Em reverência aos 20 anos da morte de Tom Jobim, uma história real vivida por uma curitibana. Para não citar o nome, trago à cena dois personagens pertencentes ao imaginário do cronista: Estalactite e Estalagmite.
Eternamente noivos, Estalactite é para baixo, Estalagmite é para cima. Morando no mesmo prédio ou na mesma caverna , o Tite mora no apartamento de cima, a Mite no apartamento de baixo. Feitos um para o outro, mesmo com temperamentos opostos, não se desgrudam. Um para baixo, outro para cima, todo ano é a mesma briga: em meados de dezembro Tite e Mite começam a discutir se ficam ou não ficam em Curitiba no fim de ano. Fico ou não fico, é uma velha polêmica curitibana que não afeta apenas o relacionamento do casal. Nessa época, Curitiba racha entre os que ficam e os que não ficam. Nos últimos 20 anos, os que não ficam estão vencendo, abrindo grandes vantagens estatísticas sobre os que se rendem ao sossego.
Naquele início de verão, Tite e Mite foram surpreendidos com um convite para passar o réveillon no Rio de Janeiro: "Mite, você não sabe da maior! Através de uma amiga que trabalha no jornal O Globo, conheci o Paulinho. Gente boa à beça, ele me emprestou a casa da família por três meses. É uma mansão dos sonhos no Jardim Botânico, bem embaixo do Suvaco do Cristo".
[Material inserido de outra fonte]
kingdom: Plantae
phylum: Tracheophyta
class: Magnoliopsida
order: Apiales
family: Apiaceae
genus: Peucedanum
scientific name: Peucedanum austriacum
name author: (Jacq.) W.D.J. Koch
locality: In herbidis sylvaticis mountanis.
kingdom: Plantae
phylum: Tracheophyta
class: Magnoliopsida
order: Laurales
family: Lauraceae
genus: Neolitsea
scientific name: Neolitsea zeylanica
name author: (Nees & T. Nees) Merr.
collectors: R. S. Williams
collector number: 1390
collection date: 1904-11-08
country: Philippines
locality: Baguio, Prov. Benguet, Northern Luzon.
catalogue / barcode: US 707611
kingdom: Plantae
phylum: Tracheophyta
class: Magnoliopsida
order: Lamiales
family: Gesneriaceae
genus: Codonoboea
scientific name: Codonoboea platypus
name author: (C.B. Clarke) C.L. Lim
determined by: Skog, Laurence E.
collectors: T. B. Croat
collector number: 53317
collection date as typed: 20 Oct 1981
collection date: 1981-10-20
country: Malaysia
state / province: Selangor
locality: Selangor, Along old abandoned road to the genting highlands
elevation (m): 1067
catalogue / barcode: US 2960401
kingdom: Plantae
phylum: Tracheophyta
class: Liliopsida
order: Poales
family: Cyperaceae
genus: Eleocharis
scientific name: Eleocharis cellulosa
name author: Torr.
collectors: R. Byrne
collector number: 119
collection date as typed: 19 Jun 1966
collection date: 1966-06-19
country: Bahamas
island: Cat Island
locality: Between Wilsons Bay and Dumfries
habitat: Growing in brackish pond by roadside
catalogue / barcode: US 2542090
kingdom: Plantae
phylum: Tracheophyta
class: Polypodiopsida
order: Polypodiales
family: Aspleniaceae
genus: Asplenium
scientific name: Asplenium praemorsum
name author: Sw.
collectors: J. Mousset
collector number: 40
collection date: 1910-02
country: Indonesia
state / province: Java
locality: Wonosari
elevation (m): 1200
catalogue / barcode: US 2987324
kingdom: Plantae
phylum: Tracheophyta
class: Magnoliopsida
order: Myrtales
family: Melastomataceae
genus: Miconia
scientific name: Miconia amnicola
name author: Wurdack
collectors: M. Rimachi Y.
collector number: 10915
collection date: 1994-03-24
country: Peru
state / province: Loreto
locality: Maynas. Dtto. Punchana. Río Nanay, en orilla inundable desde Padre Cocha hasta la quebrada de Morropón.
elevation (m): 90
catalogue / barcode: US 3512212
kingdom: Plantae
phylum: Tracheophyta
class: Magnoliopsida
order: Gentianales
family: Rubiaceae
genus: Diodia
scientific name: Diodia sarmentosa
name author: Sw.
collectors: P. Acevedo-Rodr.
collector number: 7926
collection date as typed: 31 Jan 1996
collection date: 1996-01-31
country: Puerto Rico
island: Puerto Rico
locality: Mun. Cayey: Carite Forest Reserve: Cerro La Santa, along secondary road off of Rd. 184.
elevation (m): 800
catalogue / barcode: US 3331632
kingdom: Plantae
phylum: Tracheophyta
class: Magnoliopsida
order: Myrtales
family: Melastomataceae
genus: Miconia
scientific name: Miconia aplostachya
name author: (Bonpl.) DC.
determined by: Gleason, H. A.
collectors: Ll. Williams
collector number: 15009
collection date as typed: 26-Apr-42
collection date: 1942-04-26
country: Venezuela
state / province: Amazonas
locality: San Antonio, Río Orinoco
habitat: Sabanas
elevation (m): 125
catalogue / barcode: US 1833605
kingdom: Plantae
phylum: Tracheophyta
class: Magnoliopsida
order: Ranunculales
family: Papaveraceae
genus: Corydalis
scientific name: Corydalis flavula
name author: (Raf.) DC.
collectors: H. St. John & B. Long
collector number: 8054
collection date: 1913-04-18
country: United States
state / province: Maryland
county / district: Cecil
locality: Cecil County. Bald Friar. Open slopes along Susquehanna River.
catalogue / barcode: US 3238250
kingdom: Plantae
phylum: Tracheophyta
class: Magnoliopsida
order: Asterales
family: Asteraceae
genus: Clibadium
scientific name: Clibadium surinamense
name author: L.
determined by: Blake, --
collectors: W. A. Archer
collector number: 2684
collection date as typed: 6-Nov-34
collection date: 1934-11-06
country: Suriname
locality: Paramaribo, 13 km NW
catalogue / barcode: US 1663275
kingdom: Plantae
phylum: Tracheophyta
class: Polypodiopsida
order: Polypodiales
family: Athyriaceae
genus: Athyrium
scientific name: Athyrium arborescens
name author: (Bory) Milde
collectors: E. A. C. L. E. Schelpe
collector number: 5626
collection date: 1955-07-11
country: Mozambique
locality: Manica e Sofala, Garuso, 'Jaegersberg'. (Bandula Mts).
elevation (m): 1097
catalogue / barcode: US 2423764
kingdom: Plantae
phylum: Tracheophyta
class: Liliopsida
"Como assim, emprestou? Você não mora no Flamengo?" "Morava. Tive de entregar o apartamento. Foi quando conheci o Paulinho, que está passando uma temporada com o pai em Nova York. A casa é um castelo na Mata Atlântica. E como se não bastasse o canto dos passarinhos, na sala com vista para a floresta tem um piano branco. Coisa de cinema. Vocês vêm?"
"Bem, Glorinha, depende do Tite. Sabe como ele é, assim pra baixo..." "Ora, diz pra esse pré-histórico que aqui da vizinhança o bloco Suvaco do Cristo junta uma porção de gente amiga. É botar camisa listrada e sair por aí."
Um para baixo, outro para cima, Estalactite e Estalagmite foram para o Jardim Botânico, tendo um piano branco com vista para as divinas axilas do Cristo Redentor.
Passado o réveillon, Tite e Mite estavam ainda no Suvaco do Cristo tratando das perdas e danos físicos, quando numa bela manhã soa insistentemente a campainha. Estalagmite foi atender. Era um senhor de cabelos longos, de chapéu panamá, muito charmoso, conhecido de algum lugar: "Bom dia! Desculpa incomodar, mas eu vim buscar o meu piano!"
Era o próprio Tom Jobim, dono da casa e pai do Paulinho. Em seguida, entraram os carregadores e lá se foi o piano branco com o maestro orquestrando o resgate.
Tom Jobim começou a escrever o poema Chapadão quando escolheu o terreno no alto do Jardim Botânico para construir a casa, que levou quatro anos para ficar pronta e outros quatro para terminar os versos: "Vou fazer a minha casa / No alto do chapadão / Vou levar o meu piano / Que ficou no Canecão".